#### [Material]

--- Begin ---

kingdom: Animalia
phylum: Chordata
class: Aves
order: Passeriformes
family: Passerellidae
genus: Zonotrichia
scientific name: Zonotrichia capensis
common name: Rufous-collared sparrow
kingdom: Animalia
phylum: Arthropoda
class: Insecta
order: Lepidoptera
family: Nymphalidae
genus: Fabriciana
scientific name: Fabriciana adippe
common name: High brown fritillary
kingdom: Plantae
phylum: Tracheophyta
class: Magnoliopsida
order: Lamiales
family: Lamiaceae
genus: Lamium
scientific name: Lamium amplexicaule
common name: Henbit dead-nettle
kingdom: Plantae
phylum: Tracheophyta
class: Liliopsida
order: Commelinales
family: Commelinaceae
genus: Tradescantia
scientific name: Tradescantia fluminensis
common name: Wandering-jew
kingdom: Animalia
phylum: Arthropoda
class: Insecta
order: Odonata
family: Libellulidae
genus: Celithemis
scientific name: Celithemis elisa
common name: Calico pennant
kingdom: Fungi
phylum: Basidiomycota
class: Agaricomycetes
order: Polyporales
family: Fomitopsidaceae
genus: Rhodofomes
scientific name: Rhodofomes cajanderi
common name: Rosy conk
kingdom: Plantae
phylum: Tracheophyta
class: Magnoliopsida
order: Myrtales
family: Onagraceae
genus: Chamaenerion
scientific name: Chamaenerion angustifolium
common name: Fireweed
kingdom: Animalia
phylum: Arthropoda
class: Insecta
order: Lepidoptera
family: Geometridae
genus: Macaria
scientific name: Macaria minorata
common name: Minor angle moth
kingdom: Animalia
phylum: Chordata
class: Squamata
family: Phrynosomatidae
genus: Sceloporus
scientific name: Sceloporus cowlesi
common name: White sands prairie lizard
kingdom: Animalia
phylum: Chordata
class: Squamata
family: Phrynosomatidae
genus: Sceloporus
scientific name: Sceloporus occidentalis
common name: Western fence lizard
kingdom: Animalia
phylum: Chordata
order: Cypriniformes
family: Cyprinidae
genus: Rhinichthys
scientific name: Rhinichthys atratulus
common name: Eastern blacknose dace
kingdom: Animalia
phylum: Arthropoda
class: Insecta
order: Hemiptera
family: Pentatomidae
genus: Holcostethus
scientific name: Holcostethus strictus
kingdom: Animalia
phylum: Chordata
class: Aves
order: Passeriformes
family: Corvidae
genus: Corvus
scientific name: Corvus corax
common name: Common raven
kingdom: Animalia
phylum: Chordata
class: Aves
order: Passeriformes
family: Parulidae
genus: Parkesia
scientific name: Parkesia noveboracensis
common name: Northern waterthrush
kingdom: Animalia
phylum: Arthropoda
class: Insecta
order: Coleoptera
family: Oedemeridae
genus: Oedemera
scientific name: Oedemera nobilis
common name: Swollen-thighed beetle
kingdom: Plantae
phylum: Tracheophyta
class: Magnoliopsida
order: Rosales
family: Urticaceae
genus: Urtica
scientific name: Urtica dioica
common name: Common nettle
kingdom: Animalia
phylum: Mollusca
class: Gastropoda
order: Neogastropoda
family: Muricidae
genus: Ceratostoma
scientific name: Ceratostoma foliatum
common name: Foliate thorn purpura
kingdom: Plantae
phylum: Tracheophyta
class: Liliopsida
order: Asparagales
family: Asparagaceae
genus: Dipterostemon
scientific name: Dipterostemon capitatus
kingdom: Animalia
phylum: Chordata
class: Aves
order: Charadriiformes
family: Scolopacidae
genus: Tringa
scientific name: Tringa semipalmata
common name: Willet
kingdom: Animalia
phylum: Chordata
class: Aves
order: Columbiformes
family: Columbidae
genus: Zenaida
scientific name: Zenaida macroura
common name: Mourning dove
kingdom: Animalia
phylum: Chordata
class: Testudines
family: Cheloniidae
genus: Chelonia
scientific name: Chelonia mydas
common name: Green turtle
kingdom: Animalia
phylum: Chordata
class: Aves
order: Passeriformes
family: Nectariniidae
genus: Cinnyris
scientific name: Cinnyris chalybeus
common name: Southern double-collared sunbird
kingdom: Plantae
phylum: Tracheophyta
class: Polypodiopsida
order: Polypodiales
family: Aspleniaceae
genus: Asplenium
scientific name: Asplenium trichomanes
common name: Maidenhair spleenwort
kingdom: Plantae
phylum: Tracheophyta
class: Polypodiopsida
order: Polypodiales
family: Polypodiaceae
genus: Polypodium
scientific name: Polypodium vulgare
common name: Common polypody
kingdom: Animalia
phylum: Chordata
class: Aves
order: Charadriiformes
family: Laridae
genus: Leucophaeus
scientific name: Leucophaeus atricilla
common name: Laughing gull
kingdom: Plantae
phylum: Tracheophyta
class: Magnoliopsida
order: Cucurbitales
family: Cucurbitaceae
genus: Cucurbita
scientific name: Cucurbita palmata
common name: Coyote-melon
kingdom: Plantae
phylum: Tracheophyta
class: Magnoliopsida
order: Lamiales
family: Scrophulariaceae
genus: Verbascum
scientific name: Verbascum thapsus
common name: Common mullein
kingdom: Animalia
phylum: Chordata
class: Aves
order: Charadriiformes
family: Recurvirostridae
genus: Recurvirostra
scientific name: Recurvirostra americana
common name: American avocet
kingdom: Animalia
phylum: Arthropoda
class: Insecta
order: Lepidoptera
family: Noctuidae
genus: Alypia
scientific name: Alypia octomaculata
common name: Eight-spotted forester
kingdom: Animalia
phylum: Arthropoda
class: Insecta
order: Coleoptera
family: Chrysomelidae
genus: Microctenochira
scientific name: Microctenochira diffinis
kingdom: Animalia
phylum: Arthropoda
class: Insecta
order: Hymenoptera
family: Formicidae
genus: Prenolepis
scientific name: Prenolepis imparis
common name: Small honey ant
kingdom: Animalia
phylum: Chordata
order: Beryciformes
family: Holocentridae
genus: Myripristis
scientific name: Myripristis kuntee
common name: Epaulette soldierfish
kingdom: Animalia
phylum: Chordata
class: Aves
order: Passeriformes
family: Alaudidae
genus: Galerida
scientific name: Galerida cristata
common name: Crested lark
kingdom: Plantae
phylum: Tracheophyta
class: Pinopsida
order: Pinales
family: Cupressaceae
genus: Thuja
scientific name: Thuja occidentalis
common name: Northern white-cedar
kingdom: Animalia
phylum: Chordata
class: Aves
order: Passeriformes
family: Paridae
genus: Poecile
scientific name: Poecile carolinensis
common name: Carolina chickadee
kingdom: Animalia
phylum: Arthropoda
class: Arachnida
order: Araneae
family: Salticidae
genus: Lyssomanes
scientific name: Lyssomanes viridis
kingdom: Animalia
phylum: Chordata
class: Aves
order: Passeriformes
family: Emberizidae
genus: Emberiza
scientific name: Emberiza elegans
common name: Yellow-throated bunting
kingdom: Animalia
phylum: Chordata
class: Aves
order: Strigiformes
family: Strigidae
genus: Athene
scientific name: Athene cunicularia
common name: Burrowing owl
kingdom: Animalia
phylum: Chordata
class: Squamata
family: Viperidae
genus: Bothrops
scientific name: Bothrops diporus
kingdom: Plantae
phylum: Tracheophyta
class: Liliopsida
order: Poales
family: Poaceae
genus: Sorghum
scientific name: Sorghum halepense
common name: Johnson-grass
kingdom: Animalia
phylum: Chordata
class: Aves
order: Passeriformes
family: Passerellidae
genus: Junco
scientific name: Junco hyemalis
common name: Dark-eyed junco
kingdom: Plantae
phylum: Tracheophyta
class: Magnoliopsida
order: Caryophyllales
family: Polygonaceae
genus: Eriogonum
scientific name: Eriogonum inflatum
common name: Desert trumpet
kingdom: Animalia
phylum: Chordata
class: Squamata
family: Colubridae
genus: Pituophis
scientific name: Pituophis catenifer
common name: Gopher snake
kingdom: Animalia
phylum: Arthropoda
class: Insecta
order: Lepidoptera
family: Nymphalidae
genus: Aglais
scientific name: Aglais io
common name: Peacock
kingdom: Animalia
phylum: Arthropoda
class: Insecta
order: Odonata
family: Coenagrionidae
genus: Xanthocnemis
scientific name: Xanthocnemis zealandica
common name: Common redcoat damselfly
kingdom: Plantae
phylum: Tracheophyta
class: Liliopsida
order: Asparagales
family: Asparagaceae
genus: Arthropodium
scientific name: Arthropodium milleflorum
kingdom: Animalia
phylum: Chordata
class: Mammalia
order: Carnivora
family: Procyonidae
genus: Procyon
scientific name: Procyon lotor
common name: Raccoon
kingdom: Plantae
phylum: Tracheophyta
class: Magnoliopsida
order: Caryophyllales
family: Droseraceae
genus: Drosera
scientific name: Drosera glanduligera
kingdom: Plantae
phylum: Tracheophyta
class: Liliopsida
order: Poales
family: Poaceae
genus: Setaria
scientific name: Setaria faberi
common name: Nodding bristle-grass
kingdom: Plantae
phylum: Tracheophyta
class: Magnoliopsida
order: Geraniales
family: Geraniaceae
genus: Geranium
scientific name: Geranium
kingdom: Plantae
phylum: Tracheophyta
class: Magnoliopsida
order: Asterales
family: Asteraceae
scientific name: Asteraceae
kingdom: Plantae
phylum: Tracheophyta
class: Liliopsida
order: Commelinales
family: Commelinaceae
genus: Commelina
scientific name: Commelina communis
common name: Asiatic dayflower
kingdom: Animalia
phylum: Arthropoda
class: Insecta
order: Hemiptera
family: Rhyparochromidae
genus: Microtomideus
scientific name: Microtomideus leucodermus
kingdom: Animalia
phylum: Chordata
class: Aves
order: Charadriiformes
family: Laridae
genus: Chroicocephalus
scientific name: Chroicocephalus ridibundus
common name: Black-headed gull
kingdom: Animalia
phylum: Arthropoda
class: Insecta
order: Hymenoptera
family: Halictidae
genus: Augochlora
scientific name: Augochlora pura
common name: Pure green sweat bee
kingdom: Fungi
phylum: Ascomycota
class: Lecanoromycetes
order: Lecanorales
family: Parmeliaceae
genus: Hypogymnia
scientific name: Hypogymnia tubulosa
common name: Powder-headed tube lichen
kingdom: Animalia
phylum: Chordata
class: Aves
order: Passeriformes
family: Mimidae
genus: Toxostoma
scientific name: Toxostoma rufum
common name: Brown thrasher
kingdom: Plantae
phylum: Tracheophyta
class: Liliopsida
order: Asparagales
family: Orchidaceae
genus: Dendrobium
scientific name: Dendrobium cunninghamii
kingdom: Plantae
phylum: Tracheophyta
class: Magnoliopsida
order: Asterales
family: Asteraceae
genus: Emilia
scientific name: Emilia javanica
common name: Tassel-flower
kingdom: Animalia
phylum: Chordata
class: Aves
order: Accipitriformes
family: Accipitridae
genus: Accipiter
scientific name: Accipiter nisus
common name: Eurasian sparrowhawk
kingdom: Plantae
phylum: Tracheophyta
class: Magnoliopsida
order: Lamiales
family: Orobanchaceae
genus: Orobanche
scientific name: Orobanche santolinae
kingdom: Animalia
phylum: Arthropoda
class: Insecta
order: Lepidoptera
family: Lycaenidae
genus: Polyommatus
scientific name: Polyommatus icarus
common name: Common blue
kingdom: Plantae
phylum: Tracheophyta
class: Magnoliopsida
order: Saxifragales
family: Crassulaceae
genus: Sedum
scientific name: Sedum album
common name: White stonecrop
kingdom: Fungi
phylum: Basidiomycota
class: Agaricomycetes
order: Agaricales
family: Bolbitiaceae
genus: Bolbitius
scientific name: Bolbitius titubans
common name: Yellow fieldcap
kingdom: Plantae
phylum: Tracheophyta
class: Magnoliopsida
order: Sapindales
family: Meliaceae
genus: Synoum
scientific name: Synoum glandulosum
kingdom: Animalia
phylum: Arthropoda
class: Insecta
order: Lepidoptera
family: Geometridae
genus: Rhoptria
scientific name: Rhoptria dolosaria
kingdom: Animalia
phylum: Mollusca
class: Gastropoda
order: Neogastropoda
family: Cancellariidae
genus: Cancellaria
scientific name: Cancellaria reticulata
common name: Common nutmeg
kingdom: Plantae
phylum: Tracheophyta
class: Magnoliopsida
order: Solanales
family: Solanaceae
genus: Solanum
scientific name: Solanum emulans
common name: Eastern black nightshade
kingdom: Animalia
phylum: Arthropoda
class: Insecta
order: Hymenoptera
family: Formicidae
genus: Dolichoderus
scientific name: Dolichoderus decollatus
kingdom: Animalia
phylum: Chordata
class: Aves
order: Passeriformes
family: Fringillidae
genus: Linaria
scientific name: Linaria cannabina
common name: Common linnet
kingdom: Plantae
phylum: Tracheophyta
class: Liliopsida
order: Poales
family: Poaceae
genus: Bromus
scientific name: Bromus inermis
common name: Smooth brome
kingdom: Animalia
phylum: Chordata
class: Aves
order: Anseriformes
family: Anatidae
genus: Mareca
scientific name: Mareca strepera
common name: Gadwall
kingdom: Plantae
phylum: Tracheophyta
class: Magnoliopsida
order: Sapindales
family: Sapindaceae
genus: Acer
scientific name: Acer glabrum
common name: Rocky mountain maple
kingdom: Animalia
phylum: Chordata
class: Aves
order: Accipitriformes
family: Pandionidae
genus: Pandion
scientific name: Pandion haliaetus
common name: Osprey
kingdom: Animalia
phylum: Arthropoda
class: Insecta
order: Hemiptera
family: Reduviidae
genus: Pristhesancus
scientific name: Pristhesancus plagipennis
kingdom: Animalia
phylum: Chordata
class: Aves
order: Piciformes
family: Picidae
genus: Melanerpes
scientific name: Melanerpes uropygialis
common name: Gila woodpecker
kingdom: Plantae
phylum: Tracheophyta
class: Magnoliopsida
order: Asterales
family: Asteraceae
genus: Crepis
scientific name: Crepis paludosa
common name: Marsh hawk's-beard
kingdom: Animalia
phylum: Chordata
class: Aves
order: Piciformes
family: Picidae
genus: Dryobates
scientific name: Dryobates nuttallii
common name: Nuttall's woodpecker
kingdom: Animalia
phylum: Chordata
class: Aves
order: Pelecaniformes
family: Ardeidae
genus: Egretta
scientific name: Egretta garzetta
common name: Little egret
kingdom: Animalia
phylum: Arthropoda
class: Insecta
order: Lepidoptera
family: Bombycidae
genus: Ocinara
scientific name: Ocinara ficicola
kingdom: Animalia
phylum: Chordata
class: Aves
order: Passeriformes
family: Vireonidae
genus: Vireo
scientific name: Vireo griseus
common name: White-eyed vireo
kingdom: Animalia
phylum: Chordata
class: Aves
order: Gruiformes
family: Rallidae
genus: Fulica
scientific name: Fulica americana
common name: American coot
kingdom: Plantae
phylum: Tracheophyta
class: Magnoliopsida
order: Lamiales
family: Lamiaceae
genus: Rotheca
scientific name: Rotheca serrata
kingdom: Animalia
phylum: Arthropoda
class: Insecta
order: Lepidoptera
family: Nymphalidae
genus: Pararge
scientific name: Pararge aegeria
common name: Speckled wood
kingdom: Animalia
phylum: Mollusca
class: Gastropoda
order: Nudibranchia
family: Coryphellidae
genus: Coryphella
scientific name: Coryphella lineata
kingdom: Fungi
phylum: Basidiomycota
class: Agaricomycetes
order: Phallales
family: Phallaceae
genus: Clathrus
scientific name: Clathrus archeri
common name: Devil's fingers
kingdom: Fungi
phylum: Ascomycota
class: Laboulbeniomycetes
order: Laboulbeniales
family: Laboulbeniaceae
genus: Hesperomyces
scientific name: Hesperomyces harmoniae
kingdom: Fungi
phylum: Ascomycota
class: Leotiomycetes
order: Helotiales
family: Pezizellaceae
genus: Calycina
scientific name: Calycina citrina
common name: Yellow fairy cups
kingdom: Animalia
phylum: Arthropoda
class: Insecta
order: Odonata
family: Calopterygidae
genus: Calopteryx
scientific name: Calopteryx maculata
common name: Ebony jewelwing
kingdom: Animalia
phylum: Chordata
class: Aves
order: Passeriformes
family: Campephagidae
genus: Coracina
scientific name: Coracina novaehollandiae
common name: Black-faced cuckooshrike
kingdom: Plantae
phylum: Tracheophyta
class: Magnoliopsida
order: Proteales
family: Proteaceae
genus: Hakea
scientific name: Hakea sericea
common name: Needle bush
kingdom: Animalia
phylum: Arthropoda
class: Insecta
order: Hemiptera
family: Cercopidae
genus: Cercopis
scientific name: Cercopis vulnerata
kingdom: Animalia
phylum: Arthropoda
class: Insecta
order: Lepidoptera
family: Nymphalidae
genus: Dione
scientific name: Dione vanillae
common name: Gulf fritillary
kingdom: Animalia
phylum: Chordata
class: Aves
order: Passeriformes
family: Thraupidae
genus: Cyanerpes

--- End ---

#### [Stated goal]
Please transcribe the records above word for word, starting at their first line and ending with the line that contains "genus: Rhodofomes". Include both of those lines and nothing past them.

#### [The answer]
kingdom: Animalia
phylum: Chordata
class: Aves
order: Passeriformes
family: Passerellidae
genus: Zonotrichia
scientific name: Zonotrichia capensis
common name: Rufous-collared sparrow
kingdom: Animalia
phylum: Arthropoda
class: Insecta
order: Lepidoptera
family: Nymphalidae
genus: Fabriciana
scientific name: Fabriciana adippe
common name: High brown fritillary
kingdom: Plantae
phylum: Tracheophyta
class: Magnoliopsida
order: Lamiales
family: Lamiaceae
genus: Lamium
scientific name: Lamium amplexicaule
common name: Henbit dead-nettle
kingdom: Plantae
phylum: Tracheophyta
class: Liliopsida
order: Commelinales
family: Commelinaceae
genus: Tradescantia
scientific name: Tradescantia fluminensis
common name: Wandering-jew
kingdom: Animalia
phylum: Arthropoda
class: Insecta
order: Odonata
family: Libellulidae
genus: Celithemis
scientific name: Celithemis elisa
common name: Calico pennant
kingdom: Fungi
phylum: Basidiomycota
class: Agaricomycetes
order: Polyporales
family: Fomitopsidaceae
genus: Rhodofomes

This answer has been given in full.